■ **GOAL**
From the thread on TensorFlow CPU parallelism, pull out the passage between "Assume we don't" and "cores by default?", inclusive.

■ **PAGE EXCERPT**
_ _ _ _ _ _ _

0

Assume we don't have any GPUs. We have a single machine which has one CPU with N cores. I want to train a neural network on the CPU and want to utilize the CPU as much as possible.

I know that I can set inter_op_parallelism_threads and intra_op_parallelism_threadsvariables to control over parallelism in Tensorflow. But I want to know how Tensorflow handles parallelism across CPU cores by default?

My initial guess is by default, Tensorflow sees all the CPU cores as one device and use them to run one single operation concurrently across all the cores using Eigen library and we don't have any inter_op parallelism (which means running mutli ops in parallel).

I know about this question. But this is not what I'm looking for. I want to know how tensorflow itself handles parallelism across CPU cores.

Hamed
  • 315
  • 2
  • 13
  • 1
    if you want to optimize for CPU, you should probably use MKL version (the default conda version on Linnux I believe), it will use as many cores at it can by default – Yaroslav Bulatov Nov 07 '19 at 03:04
  • 2
    Thanks @YaroslavBulatov, does that mean the tensorflow does not use inter_op_parallelism_threads by default for a multi core cpu? – Hamed Nov 07 '19 at 15:26

1 Answers1

0

I have some problems with similar question. Posted my solution here. I use an intel processor, which have some CPU optimization parameters (openMP) for threading with keras processes,

import os
os.environ["OMP_NUM_THREADS"] = “16”

_ _ _ _ _ _ _

(A run of entries)
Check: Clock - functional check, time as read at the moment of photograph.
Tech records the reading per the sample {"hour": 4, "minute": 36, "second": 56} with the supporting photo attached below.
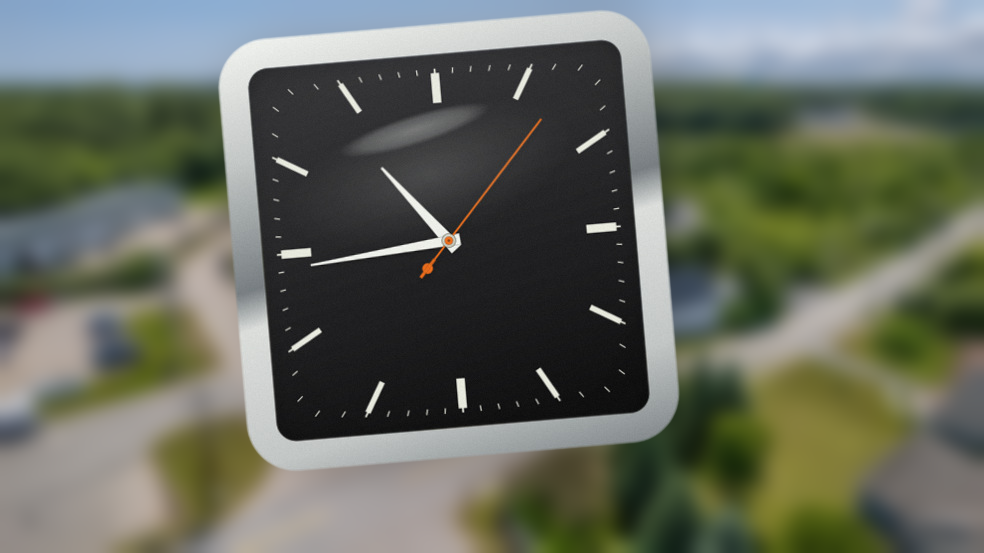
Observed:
{"hour": 10, "minute": 44, "second": 7}
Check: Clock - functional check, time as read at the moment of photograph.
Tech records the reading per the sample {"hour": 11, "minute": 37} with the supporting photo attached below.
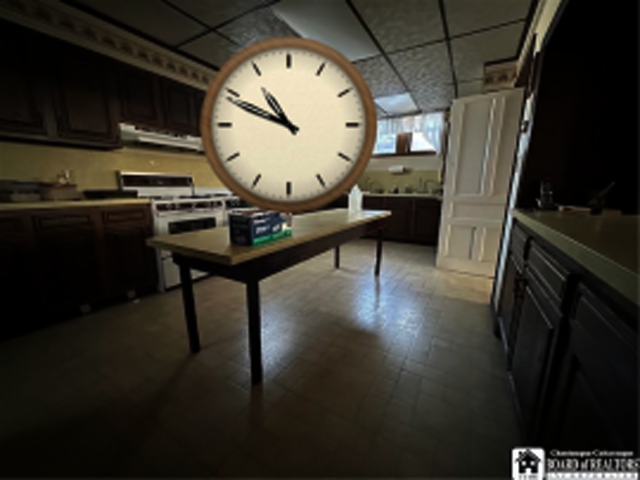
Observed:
{"hour": 10, "minute": 49}
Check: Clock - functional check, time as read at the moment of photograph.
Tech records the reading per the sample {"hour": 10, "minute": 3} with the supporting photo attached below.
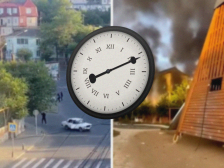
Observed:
{"hour": 8, "minute": 11}
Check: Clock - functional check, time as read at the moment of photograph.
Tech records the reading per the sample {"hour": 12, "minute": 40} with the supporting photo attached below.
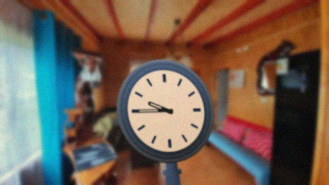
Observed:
{"hour": 9, "minute": 45}
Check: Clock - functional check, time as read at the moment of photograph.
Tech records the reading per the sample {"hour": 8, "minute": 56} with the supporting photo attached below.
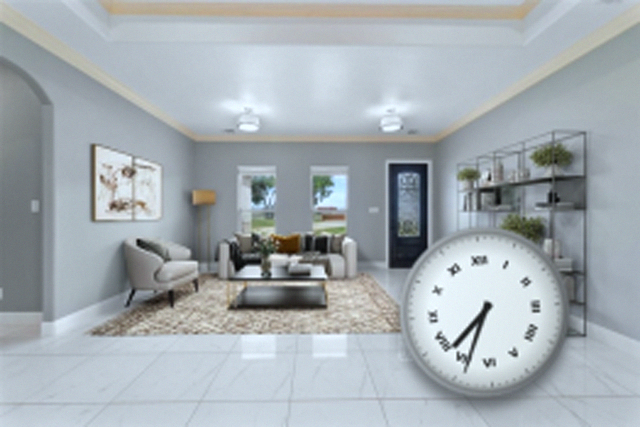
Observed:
{"hour": 7, "minute": 34}
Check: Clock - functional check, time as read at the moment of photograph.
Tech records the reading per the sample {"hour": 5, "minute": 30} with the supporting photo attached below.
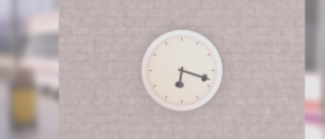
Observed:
{"hour": 6, "minute": 18}
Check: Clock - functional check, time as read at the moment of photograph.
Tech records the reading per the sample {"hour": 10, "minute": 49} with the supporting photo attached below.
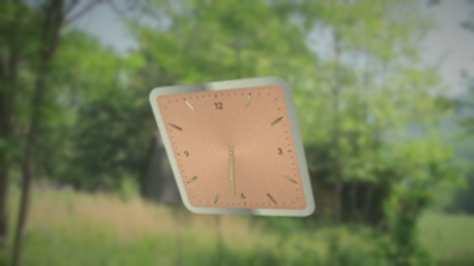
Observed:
{"hour": 6, "minute": 32}
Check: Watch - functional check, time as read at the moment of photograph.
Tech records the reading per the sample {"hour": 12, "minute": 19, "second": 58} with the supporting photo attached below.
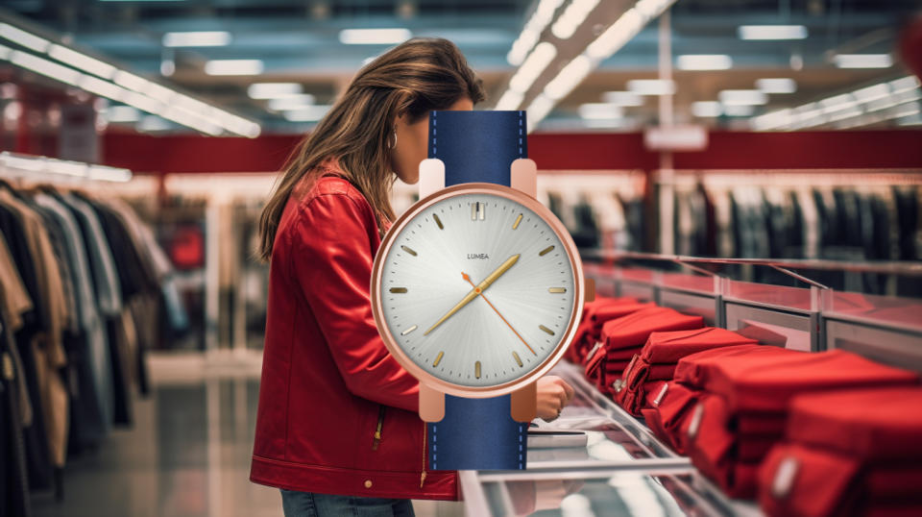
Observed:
{"hour": 1, "minute": 38, "second": 23}
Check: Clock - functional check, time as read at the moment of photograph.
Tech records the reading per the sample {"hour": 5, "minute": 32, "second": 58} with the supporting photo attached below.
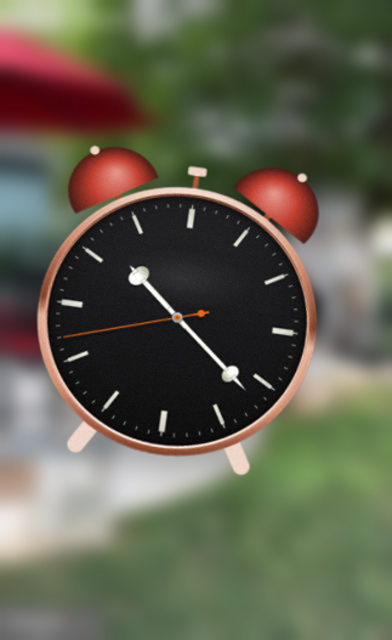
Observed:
{"hour": 10, "minute": 21, "second": 42}
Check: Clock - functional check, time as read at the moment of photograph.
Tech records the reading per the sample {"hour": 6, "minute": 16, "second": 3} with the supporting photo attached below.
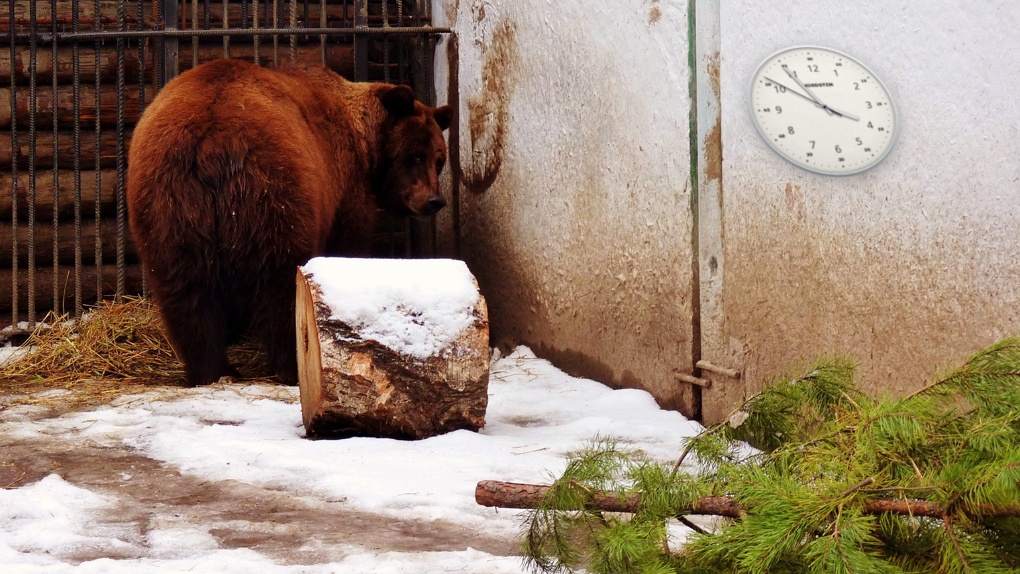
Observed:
{"hour": 3, "minute": 54, "second": 51}
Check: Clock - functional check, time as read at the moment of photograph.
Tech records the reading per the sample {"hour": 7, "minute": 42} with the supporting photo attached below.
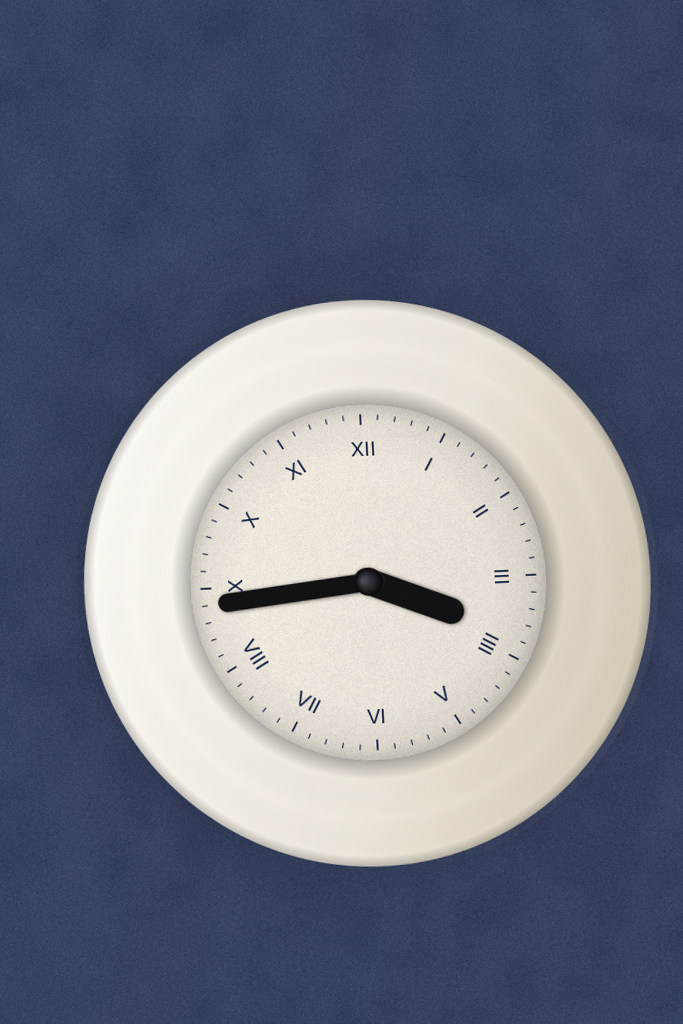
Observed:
{"hour": 3, "minute": 44}
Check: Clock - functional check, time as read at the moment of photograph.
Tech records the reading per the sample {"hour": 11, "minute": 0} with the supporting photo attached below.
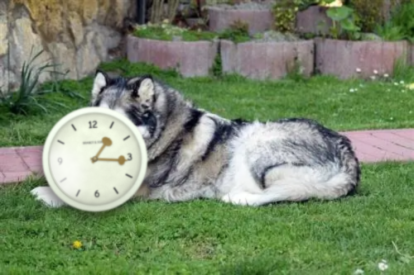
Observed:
{"hour": 1, "minute": 16}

_ _ _ _ _ _ _

■ **REPLY TO THE TASK**
Assume we don't have any GPUs. We have a single machine which has one CPU with N cores. I want to train a neural network on the CPU and want to utilize the CPU as much as possible.

I know that I can set inter_op_parallelism_threads and intra_op_parallelism_threadsvariables to control over parallelism in Tensorflow. But I want to know how Tensorflow handles parallelism across CPU cores by default?